Se fossi un dirigente del PD

Se fossi un dirigente del PD partirei da una semplice constatazione che è quella della irrilevanza aritmetica dei nostri gruppi parlamentari. Irrilevanza perché con i nostri numeri non saremmo comunque in grado di sostenere né il Centro Destra di Salvini né la nuova destra di Di Maio.

In realtà abbiamo di fronte due prospettive così diverse tra di loro che la vita del nostro partito cambierebbe profondamente a seconda che si verificasse l’una o l’altra.

La prima prospettiva, l’unica aritmeticamente possibile, è un accordo di legislatura tra 5Stelle e Centro Destra. Avrebbe una tale maggioranza di voti e di seggi (intorno al 70%) da poter scontare nel tempo anche numerose defezioni.

La seconda è che non si realizzi questo accordo e che in tempi più o meno brevi e con qualche intermezzo “istituzionale” (per la eventuale riforma della legge elettorale) si torni al voto.

Cosa cambia per il PD?

Nel primo caso il PD rischia di avere 5 anni di tempo per ripensarsi profondamente. Con questi numeri non farebbe nemmeno opposizione reale ma semplice testimonianza. Sarebbe di fatto escluso dall’arena parlamentare e potrebbe dedicarsi alla ricostruzione del partito e del suo insediamento sociale. Non avendo nulla da spartirsi per molti anni i diversi leader potrebbero dedicare le loro energie a pensare a come connotare una sinistra di governo in un mondo globalizzato costruendo una visione di medio lungo termine che non può essere la semplice gestione efficiente e ragionevole degli affari di governo, come è apparso in questi anni. Potrebbe fare un vero, lungo e approfondito congresso dove a confrontarsi potrebbero essere davvero le idee e non le mini leadership di cui abbonda oggi il partito ricercando, con calma, un leader visionario, un vero e proprio “leader istituzionale”, come direbbe Selznick. Una prospettiva per molti versi affascinante libera da ogni responsabilità di governo ma anche, sostanzialmente, di opposizione.

Nel secondo caso, elezioni a tempi più o meno brevi, il PD dovrebbe attrezzarsi per una campagna elettorale profondamente diversa da quella appena conclusa.

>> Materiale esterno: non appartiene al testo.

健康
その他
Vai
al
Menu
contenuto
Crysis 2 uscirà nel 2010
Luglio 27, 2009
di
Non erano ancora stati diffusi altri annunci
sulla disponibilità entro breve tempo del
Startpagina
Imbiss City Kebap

Nell’immediato dovrebbe evitare di fare aperture di credito ai grillini, prossimi avversari alle elezioni, favorendo l’idea che sotto sotto sono di sinistra. Non è vero, sono di destra come la Lega con la sola differenza che sono forti al sud invece che al nord.

Dovrebbe evitare di perdere tempo sull’ipotesi di ri-accogliere gli scissionisti. Non per ripicca, che in politica non esiste, ma perché con queste elezioni sono usciti dalla storia e se rientrassero nel PD farebbero perdere ulteriori voti.

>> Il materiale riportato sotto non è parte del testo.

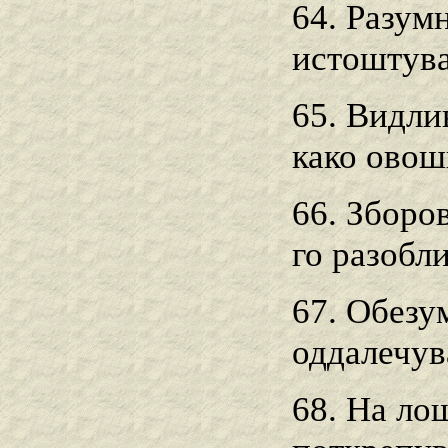
64. Разумн
истоштува,
65. Видли
како овош
66. Зборо
го разобл
67. Обезум
оддалечув
68. На ло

Dovrebbe evitare di perdere tempo alla ricerca del segretario compatibile con le correnti. Per le elezioni ci vuole un vincente, c’è già e si chiama Paolo Gentiloni.

Dovrebbe concentrarsi su programma e candidature.

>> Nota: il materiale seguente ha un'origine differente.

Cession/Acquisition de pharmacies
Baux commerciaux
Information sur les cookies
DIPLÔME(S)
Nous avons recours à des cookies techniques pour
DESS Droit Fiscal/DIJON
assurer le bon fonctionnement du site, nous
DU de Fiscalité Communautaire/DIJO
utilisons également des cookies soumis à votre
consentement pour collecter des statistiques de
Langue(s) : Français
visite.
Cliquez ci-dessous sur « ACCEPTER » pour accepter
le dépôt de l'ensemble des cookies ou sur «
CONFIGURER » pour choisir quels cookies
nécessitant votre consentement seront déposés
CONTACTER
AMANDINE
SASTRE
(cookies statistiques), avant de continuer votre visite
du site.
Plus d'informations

Scordarsi quanto fatto al governo in questi anni perché agli elettori non interessa.

Individuare 4-5 messaggi secchi, chiari, evocativi del programma sottostante e, perché no, anche un po’ demagogici su:

  • Fisco
  • Lavoro
  • Welfare
  • Sicurezza
  • Europa

Per quanto riguarda le elezioni non ha alcun senso insistere sulle coalizioni che hanno dimostrato di essere aritmeticamente dispersive e politicamente controproducenti.

Il PD può tranquillamente presentarsi come l’unica forza (rimasta) di sinistra

Sulle candidature bisogna avere il coraggio di eliminare tutti coloro che fanno perdere voti (anche se magari il loro seggio blindato lo vincono) e che creano disorientamento nell’elettorato.

Una qualche riduzione dei burocrati di partito a favore di qualche rappresentante reale del mondo reale (mi rifiuto di usare il termine società civile perché è una contraddizione in termini) potrebbe aiutare a smantellare quell’idea di casta che comunque aleggia tra gli elettori quando vedono riproporsi sistematicamente le stesse facce.

Persino i 5Stelle per i collegi uninominali e per il loro presunto governo hanno pescato al di fuori dei militanti tradizionali ricercando, come dicono loro, le più alte competenze al servizio del Paese. Non credo che su questo versante il PD avrebbe delle difficoltà a qualificare la sua offerta politica.

Nelle prossime settimane il quadro dovrebbe chiarirsi: elezioni o governo di legislatura?

Al momento una sola cosa è certa: quello che pensa il PD sulla questione è irrilevante. I giochi li fanno altri. Nel frattempo un po’ di stile non guasterebbe. Poi, in un modo o nell’altro, si ricomincia a far politica.